10.7 References and Further Reading

Bayesian learning is overviewed by Jaynes [2003], MacKay [2003], Howson and Urbach [2006], and Ghahramani [2015]. See also books on Bayesian statistics such as Gelman et al. [2020], [McElreath, 2020], or, for more rigor, Gelman et al. [2013]. Murphy [2022, 2023] provides a comprehensive coverage of the topics of this chapter.

Bayes classifiers are discussed by Duda et al. [2001] and Langley et al. [1992]. TAN networks are described by Friedman et al. [1997], who also discuss how the naive Bayes classifier can be generalized to allow for more appropriate independence assumptions. Latent tree models are described by Zhang [2004]. Bayesian learning of decision trees is described in Buntine [1992]. Grünwald [2007] discusses the MDL principle.

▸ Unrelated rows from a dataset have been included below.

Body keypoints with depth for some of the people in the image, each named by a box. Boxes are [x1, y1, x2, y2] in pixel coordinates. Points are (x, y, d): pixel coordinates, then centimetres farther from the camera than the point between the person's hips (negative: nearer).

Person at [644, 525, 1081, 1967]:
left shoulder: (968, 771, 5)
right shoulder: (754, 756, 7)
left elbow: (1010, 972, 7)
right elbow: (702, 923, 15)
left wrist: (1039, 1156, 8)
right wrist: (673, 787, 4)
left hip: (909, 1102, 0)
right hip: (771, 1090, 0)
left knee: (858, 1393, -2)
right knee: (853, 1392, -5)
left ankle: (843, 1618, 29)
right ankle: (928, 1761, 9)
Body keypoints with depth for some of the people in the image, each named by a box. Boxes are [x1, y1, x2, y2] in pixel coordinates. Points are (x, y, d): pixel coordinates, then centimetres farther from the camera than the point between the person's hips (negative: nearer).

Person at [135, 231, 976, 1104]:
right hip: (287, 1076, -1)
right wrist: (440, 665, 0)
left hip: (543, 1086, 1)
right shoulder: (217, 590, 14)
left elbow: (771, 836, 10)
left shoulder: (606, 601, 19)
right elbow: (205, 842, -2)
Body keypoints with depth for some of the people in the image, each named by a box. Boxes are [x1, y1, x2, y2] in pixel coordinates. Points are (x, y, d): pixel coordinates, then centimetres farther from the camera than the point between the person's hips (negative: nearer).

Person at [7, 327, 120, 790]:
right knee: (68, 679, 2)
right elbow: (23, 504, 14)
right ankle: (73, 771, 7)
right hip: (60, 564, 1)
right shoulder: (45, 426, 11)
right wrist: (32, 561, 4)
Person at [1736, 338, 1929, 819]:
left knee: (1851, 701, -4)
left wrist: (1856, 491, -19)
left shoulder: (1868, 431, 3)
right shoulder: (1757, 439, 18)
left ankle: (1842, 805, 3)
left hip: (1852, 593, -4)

The k-means algorithm was invented by 1957 by Lloyd [1982]. Schubert [2022] discusses how to choose the number of clusters. EM is due to Dempster et al. [1977]. Unsupervised learning is discussed by Cheeseman et al. [1988].

For an overview of learning belief networks, see Heckerman [1999], Darwiche [2009], and Koller and Friedman [2009]. The Bayesian information criteria is due to Schwarz [1978]. Our definition is slightly different; the definition of Schwarz is justified by a more complex Bayesian argument.